## GOAL OF THE EXERCISE:
Once you find the line containing "समय न्यूज़ लाइव प्रदीप", output it and every line after it to the end of the records, exactly.

····················

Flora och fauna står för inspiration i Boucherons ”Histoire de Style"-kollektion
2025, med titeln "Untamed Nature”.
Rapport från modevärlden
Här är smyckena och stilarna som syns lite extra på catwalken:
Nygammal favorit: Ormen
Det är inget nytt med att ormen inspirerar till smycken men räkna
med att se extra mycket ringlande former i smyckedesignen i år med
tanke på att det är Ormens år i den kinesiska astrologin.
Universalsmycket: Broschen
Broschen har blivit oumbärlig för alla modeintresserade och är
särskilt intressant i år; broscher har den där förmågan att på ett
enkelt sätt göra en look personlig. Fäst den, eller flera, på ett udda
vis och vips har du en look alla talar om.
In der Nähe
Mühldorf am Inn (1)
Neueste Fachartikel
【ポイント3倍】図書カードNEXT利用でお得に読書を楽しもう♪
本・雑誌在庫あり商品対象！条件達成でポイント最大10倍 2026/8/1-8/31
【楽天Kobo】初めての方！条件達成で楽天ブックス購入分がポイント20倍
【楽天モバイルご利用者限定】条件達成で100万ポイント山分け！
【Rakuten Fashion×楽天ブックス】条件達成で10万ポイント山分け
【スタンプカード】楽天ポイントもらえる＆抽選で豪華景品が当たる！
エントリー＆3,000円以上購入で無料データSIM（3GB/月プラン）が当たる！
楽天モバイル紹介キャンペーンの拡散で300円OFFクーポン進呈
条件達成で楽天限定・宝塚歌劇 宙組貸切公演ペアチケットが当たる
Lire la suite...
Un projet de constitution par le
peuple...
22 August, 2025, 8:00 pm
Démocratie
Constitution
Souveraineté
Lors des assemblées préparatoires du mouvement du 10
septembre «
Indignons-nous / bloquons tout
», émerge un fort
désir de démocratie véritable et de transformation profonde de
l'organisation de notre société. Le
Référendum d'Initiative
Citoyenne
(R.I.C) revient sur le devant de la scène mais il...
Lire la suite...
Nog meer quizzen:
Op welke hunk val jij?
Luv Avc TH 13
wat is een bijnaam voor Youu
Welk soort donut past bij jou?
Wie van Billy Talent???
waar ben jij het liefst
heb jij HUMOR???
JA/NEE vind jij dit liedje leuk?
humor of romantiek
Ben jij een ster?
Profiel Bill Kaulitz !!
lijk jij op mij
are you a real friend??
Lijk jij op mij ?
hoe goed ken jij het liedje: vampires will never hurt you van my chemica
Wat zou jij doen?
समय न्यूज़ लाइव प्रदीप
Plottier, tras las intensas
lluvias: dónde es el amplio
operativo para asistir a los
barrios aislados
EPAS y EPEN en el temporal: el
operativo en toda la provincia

····················

## TASK SOLUTION:
समय न्यूज़ लाइव प्रदीप
Plottier, tras las intensas
lluvias: dónde es el amplio
operativo para asistir a los
barrios aislados
EPAS y EPEN en el temporal: el
operativo en toda la provincia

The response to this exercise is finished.